DATASET RECORDS START

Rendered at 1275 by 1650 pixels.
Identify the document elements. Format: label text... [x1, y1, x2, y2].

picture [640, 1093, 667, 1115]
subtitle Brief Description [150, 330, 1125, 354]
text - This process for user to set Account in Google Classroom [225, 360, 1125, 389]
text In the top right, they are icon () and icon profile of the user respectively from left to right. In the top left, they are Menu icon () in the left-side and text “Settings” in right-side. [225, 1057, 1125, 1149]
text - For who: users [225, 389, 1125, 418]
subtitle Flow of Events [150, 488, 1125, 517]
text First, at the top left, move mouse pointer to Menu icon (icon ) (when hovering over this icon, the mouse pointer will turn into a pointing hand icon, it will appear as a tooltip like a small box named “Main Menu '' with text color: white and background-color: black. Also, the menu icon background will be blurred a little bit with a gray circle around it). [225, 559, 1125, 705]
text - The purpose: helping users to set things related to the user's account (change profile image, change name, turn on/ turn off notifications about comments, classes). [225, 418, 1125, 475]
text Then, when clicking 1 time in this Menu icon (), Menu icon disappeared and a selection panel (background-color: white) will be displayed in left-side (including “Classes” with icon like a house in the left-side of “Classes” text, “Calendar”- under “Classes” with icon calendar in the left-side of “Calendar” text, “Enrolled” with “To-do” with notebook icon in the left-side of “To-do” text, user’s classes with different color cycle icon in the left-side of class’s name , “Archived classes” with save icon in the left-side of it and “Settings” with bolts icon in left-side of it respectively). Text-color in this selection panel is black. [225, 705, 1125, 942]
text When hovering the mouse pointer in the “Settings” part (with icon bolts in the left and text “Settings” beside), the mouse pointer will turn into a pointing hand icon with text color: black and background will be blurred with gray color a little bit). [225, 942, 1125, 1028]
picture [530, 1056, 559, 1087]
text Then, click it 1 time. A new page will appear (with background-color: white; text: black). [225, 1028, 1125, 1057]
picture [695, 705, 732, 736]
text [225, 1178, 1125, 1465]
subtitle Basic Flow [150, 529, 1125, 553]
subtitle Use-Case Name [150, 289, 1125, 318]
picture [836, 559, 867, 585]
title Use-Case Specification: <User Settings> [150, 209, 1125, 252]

DATASET RECORDS END

- _TASK GOAL_: Please repeat every entry, exactly as it was written.

- _RESPONSE BELOW_:
Rendered at 1275 by 1650 pixels.
Identify the document elements. Format: label text... [x1, y1, x2, y2].

picture [640, 1093, 667, 1115]
subtitle Brief Description [150, 330, 1125, 354]
text - This process for user to set Account in Google Classroom [225, 360, 1125, 389]
text In the top right, they are icon () and icon profile of the user respectively from left to right. In the top left, they are Menu icon () in the left-side and text “Settings” in right-side. [225, 1057, 1125, 1149]
text - For who: users [225, 389, 1125, 418]
subtitle Flow of Events [150, 488, 1125, 517]
text First, at the top left, move mouse pointer to Menu icon (icon ) (when hovering over this icon, the mouse pointer will turn into a pointing hand icon, it will appear as a tooltip like a small box named “Main Menu '' with text color: white and background-color: black. Also, the menu icon background will be blurred a little bit with a gray circle around it). [225, 559, 1125, 705]
text - The purpose: helping users to set things related to the user's account (change profile image, change name, turn on/ turn off notifications about comments, classes). [225, 418, 1125, 475]
text Then, when clicking 1 time in this Menu icon (), Menu icon disappeared and a selection panel (background-color: white) will be displayed in left-side (including “Classes” with icon like a house in the left-side of “Classes” text, “Calendar”- under “Classes” with icon calendar in the left-side of “Calendar” text, “Enrolled” with “To-do” with notebook icon in the left-side of “To-do” text, user’s classes with different color cycle icon in the left-side of class’s name , “Archived classes” with save icon in the left-side of it and “Settings” with bolts icon in left-side of it respectively). Text-color in this selection panel is black. [225, 705, 1125, 942]
text When hovering the mouse pointer in the “Settings” part (with icon bolts in the left and text “Settings” beside), the mouse pointer will turn into a pointing hand icon with text color: black and background will be blurred with gray color a little bit). [225, 942, 1125, 1028]
picture [530, 1056, 559, 1087]
text Then, click it 1 time. A new page will appear (with background-color: white; text: black). [225, 1028, 1125, 1057]
picture [695, 705, 732, 736]
text [225, 1178, 1125, 1465]
subtitle Basic Flow [150, 529, 1125, 553]
subtitle Use-Case Name [150, 289, 1125, 318]
picture [836, 559, 867, 585]
title Use-Case Specification: <User Settings> [150, 209, 1125, 252]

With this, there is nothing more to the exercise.